Sexual desire in all its forms is a powerful but not after all uncontrollable determinant of human behavior. Most human beings learn to harness and direct their sexual desires in a socially appropriate manner, which finds its ultimate expression in marriage. That often means periods of sexual abstinence or, at the very least, the denial of gratification from each and every object of sexual attraction.

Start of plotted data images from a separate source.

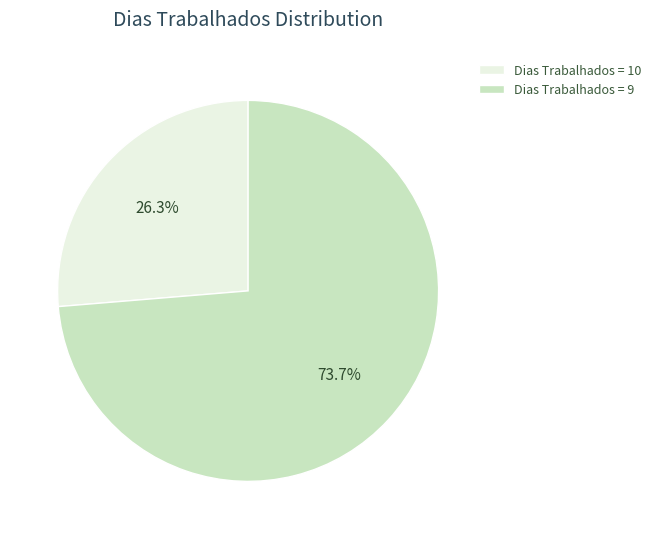

What is the ratio of the value at Dias Trabalhados = 9 to the value at Dias Trabalhados = 10?

2.8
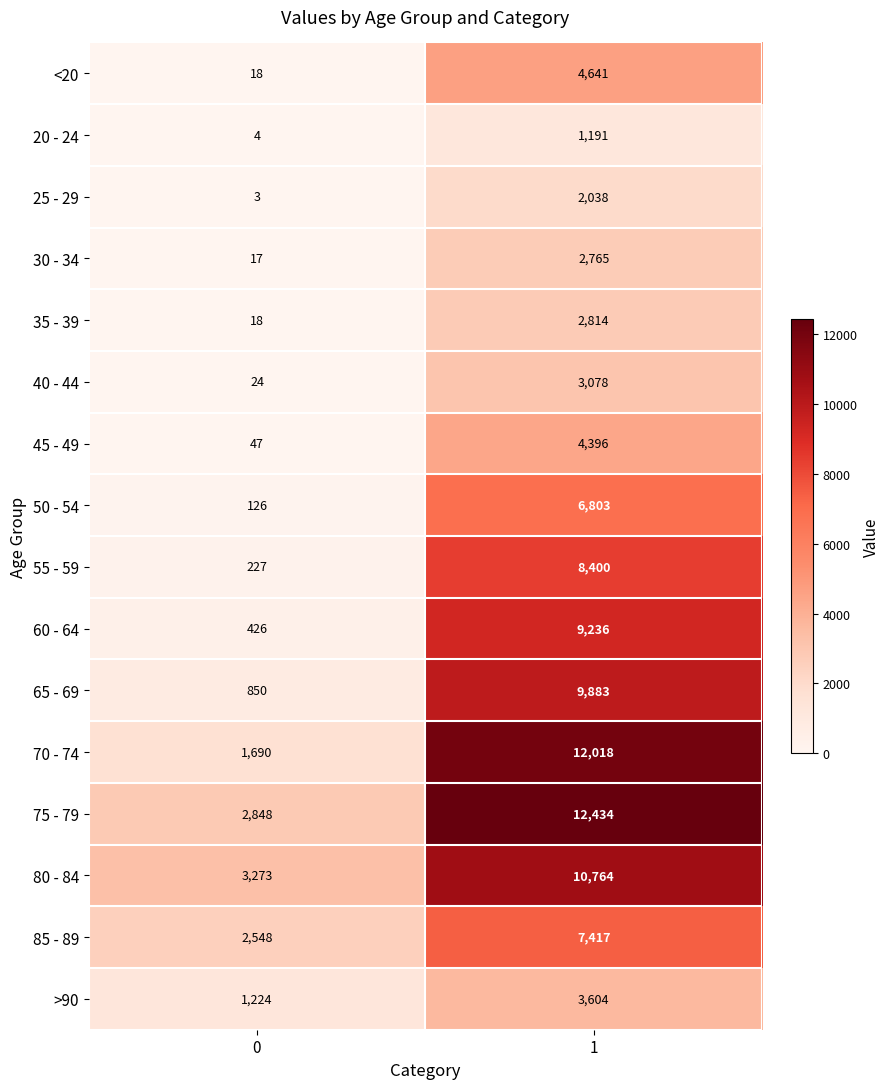

List the series in order of their peak value, highest first.

75 - 79, 70 - 74, 80 - 84, 65 - 69, 60 - 64, 55 - 59, 85 - 89, 50 - 54, <20, 45 - 49, >90, 40 - 44, 35 - 39, 30 - 34, 25 - 29, 20 - 24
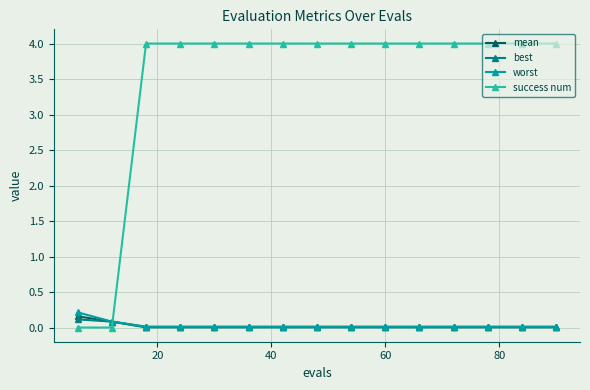

Count the number of categories in the chart.

15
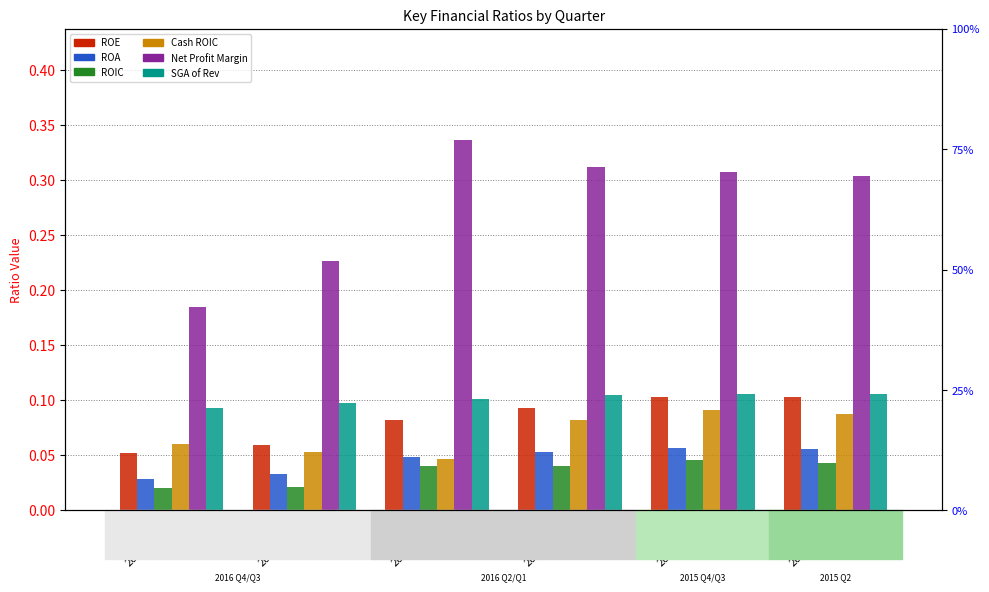

What are all the series names shown in the legend?

ROE, ROA, ROIC, Cash ROIC, Net Profit Margin, SGA of Rev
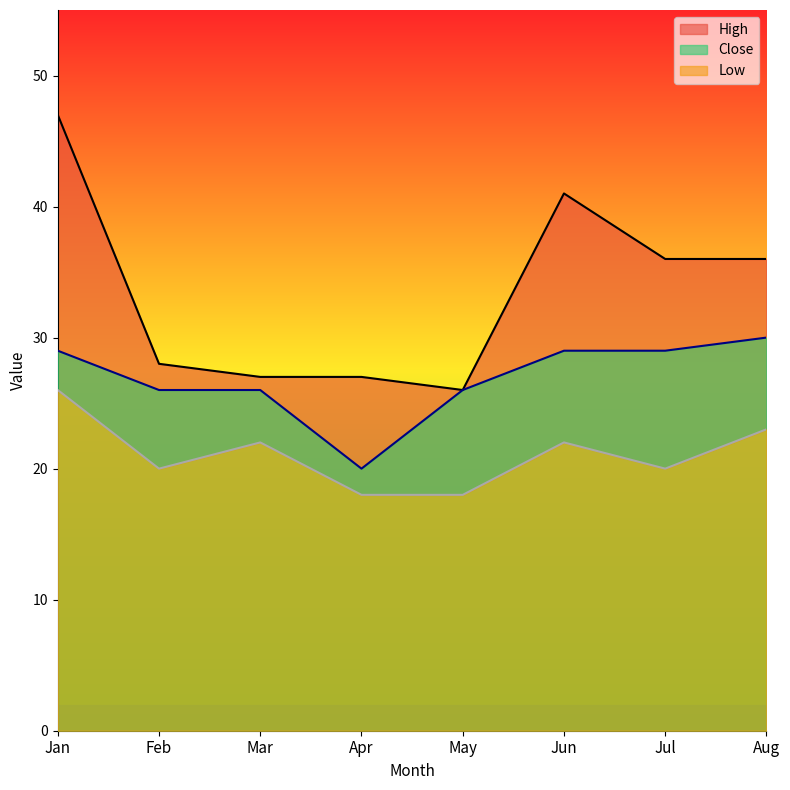

At Mar, list the series in order from largest to smallest.

High, Close, Low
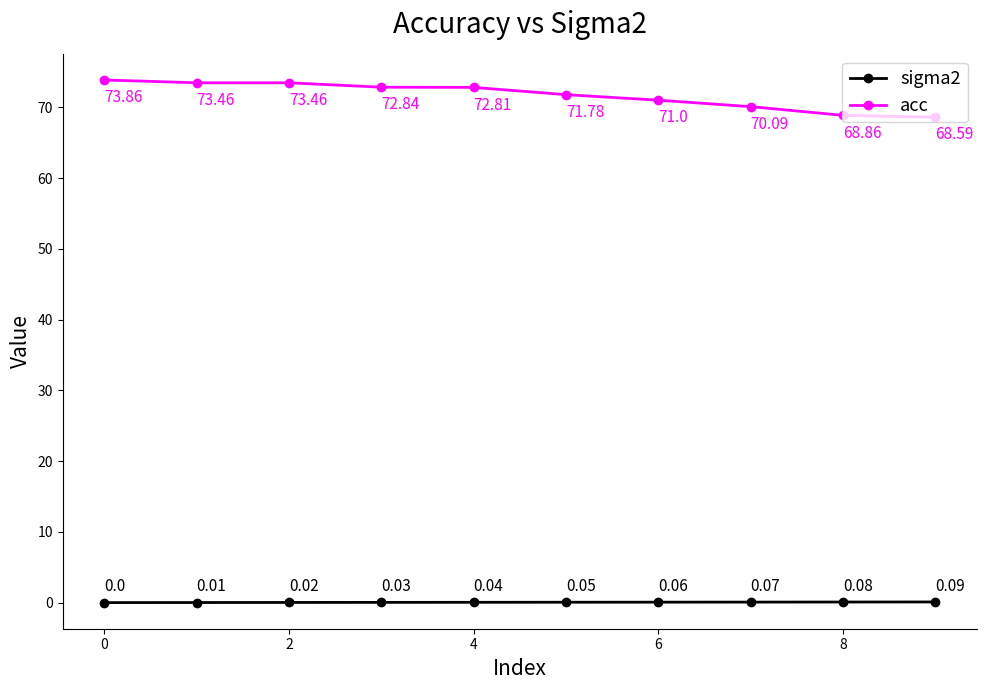

Which series has the largest range (max minus min)?

acc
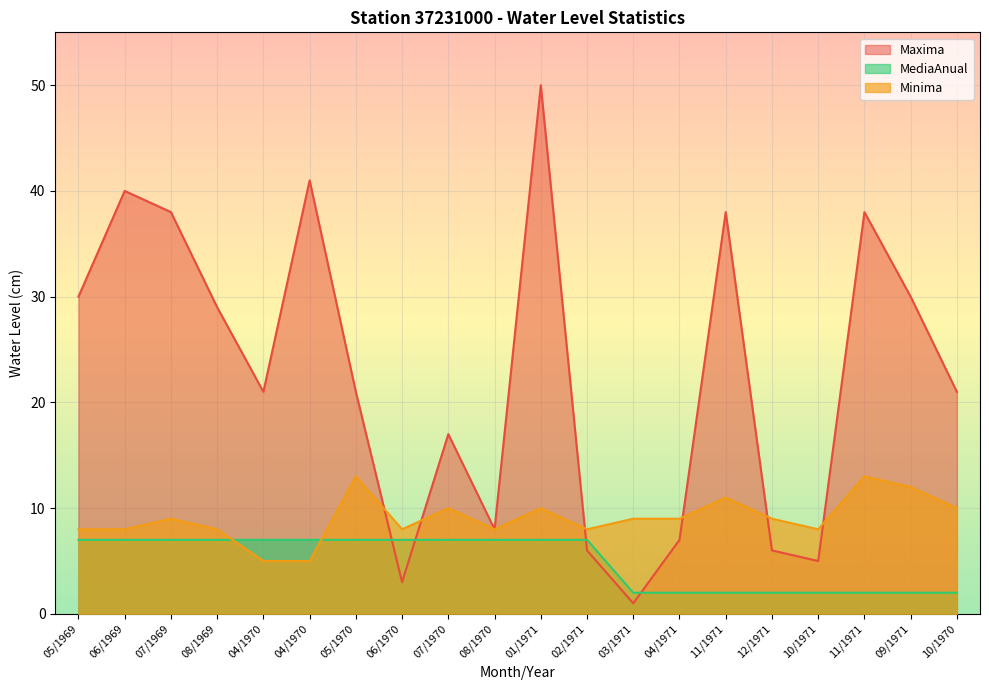

How many Minima values are between 8 and 10?

14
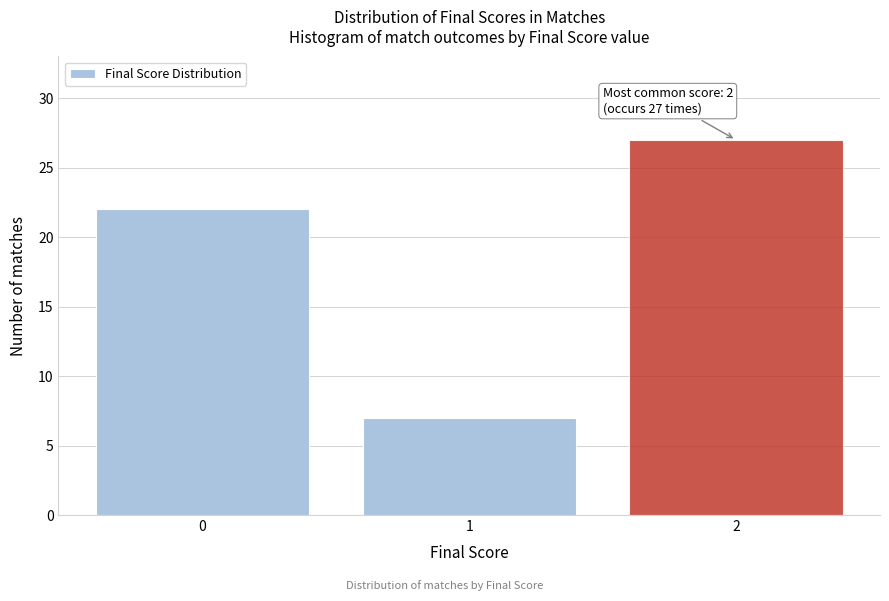

Reading left to right, list all the values displayed in this chart.

22	7	27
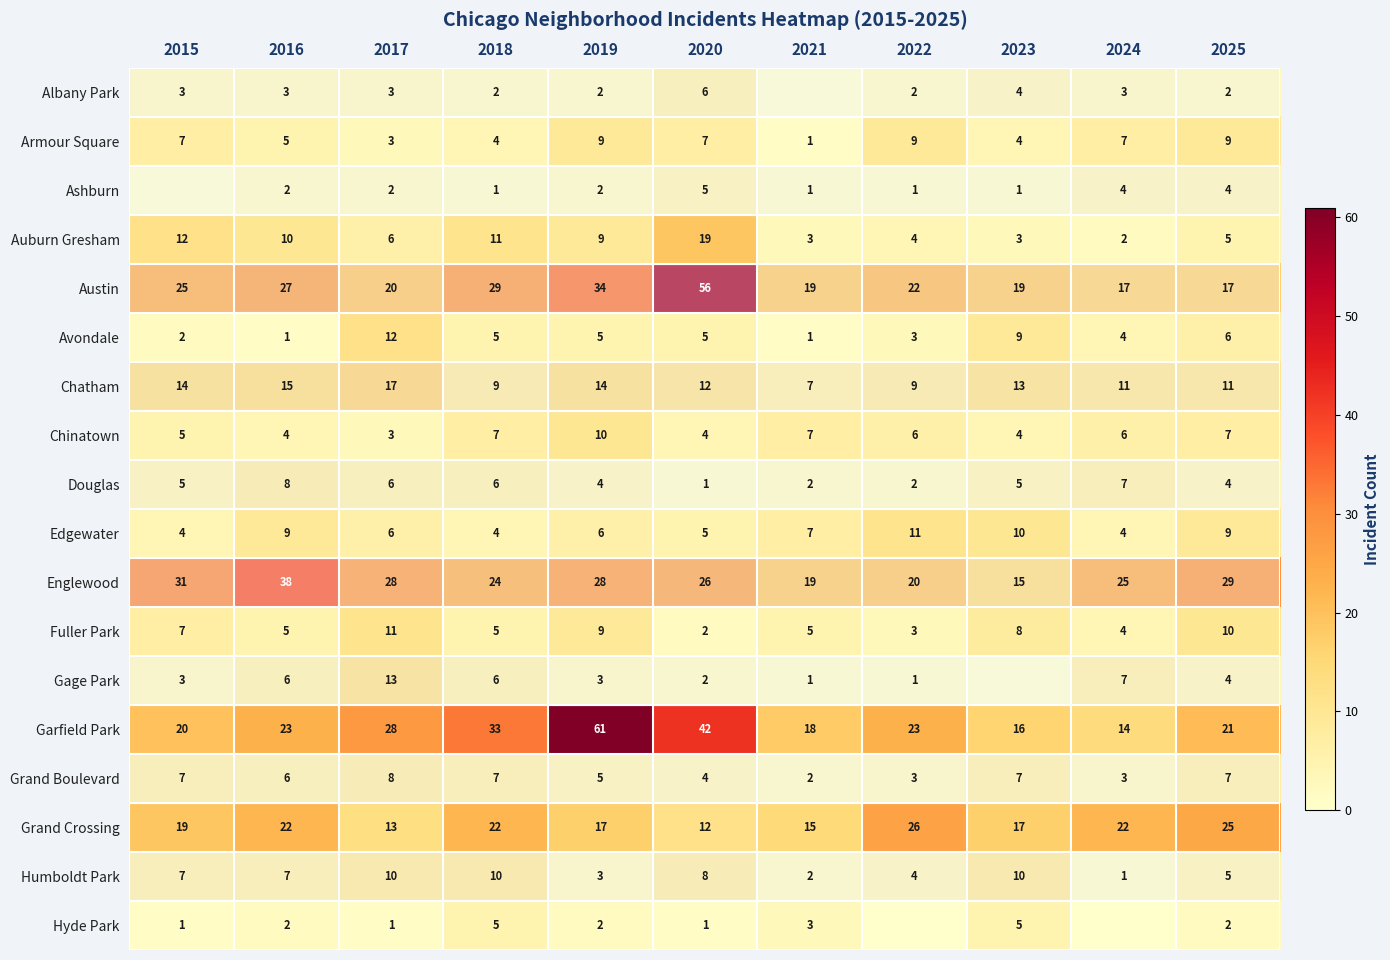

What is the lowest value of the Chatham series?

7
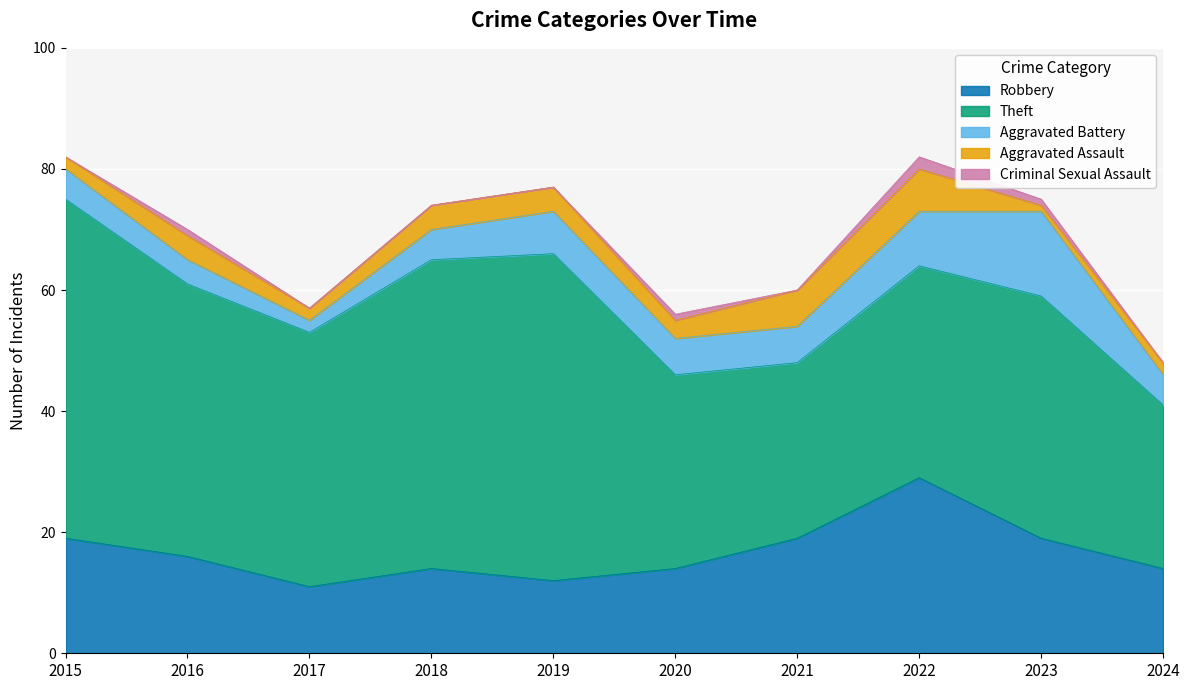

Reading left to right, extract all data points from this chart.

Robbery: 19	16	11	14	12	14	19	29	19	14
Theft: 56	45	42	51	54	32	29	35	40	27
Aggravated Battery: 5	4	2	5	7	6	6	9	14	5
Aggravated Assault: 2	4	2	4	4	3	6	7	1	2
Criminal Sexual Assault: 0	1	0	0	0	1	0	2	1	0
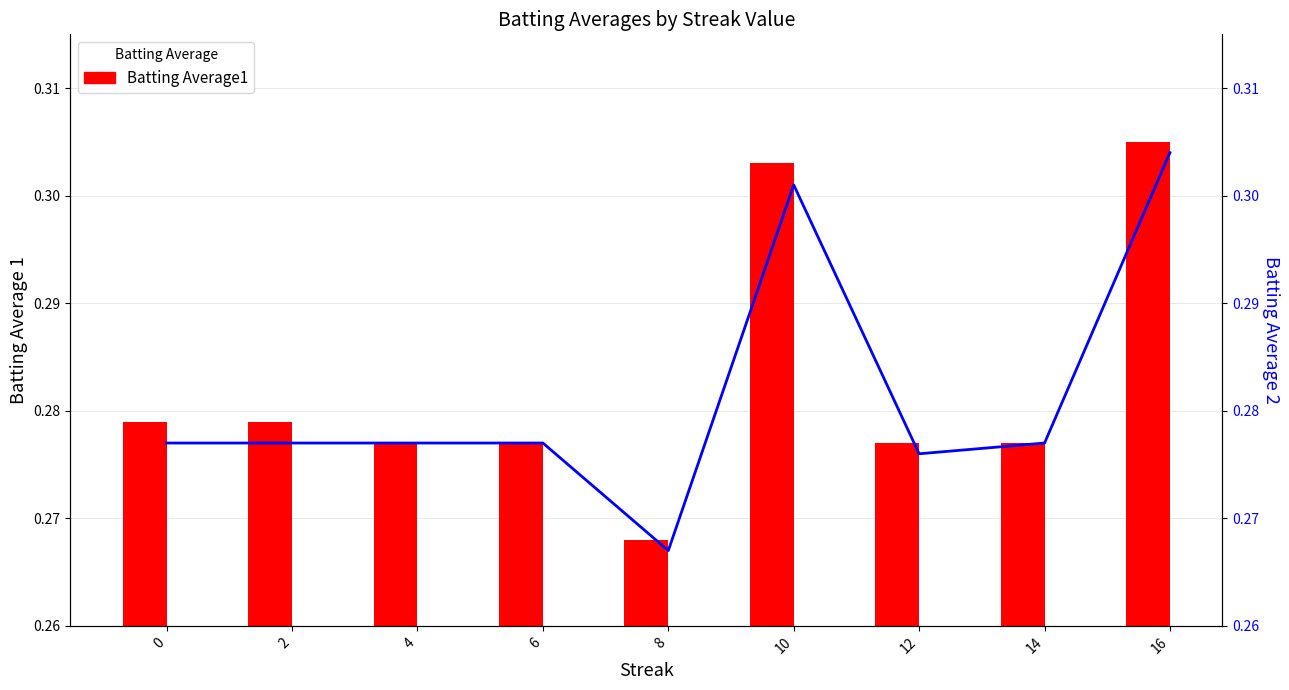

Which has a higher value, 6 or 14?

6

Even so, most people learn to live within these limits. And those who choose not to must put up with the onus society attaches to their behavior. Should homosexuals be absolved of the burden others bear? The alternative is to give up on the notion that society has any right to impose rules on sexual behavior. We have already moved dangerously far down that path and are gaining momentum. But marriage and the family will not survive in a society that recognizes no limits to personal sexual gratification. A great many people will decide that fidelity and child-rearing require too much sacrifice and denial and will simply abandon both duties when they have been stripped of the special honor with which our traditional moral code invests them. It is this fear-that ultimately we may be forfeiting our basic social institutions-that makes so many of us indisposed to eliminate yet another sexual taboo.